Hopefully they are working on a battery solution so they can cut away from Victoria's dirty energy. You would think the battery wouldn't need to be that big either.
According to my data, the gap is filled by gas. There are five gas plants in Tasmania (List of power stations in Tasmania - Wikipedia). The gas generation always appears to be tightly clustered around 58 MW, 108 MW, 124 MW or 164 MW - which is around 3-10% of Tassie's total demand.

I don't know why they can't use hydro all the time. The gas turbines appear to be operated about 40% of the time, almost always during the day, very rarely overnight. 50-150 MW for 10 hours a day is way beyond any grid battery built to date.
 
It may be only slightly Tesla related but for me this is the most interesting thread on TMC, thanks for the great work Vostok. PS: Are you broadcasting these figures on Twitter?
As an owner of tesla powerwalls filled by solar and tesla cars filled by solar, for me the info is very relevant to my objective. Due to the powerwall app, I have for the first time noticed how much solar ramps up over september.
 
OpenNEM: NEM

I like this one. Shows all sorts of cool stuff.
Now that is awesome... the widget I no longer have to think about writing because someone has already done it :D and the data goes back to 2005! Thanks for posting!

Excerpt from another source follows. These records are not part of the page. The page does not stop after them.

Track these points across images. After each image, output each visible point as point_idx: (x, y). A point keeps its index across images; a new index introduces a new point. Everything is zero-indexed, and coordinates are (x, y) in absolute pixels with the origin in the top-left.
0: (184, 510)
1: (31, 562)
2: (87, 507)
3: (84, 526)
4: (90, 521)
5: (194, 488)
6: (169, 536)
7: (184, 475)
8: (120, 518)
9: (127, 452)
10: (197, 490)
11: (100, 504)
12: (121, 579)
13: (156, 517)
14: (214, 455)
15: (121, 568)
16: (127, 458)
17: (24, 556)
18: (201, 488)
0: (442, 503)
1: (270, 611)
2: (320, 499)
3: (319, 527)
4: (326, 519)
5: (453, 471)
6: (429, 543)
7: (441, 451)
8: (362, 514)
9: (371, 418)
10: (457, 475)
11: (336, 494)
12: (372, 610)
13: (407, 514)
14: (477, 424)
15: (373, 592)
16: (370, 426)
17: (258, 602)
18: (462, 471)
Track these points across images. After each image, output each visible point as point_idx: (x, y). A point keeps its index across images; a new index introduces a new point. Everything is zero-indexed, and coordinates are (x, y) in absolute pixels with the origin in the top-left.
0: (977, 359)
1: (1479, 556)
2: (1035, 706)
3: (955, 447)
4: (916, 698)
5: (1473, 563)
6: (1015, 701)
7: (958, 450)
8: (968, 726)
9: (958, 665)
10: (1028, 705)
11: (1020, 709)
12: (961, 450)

The only difference is that page shows NEM data only so WA misses out, whereas my data source includes WA. So I’ll still make my monthly post (I have automated the data collection and reporting so it’s minimal effort).

It’s very interesting looking at the data back to 2005. Peak coal was in July 2008. Renewables basically didn’t exist on any meaningful scale prior to 2009. They slowly grew to 2013/14, but then the proportion looked fairly static for the next 3-4 years. A renewable investment drought. And then they took off again from the second half of 2017, solar in particular. Coal is down 25% from the peak. Even gas looks like it is being slowly squeezed out.

The Clean Energy Act was passed in 2011 and repealed in 2014. Pure coincidence with the growth then drought in renewable investment? I think not.

But since 2017 the economics of renewables became so compelling even troglodytic governments couldn’t stop it. The acceleration over the last 3 years has been impressive and the rate of transition will likely only increase.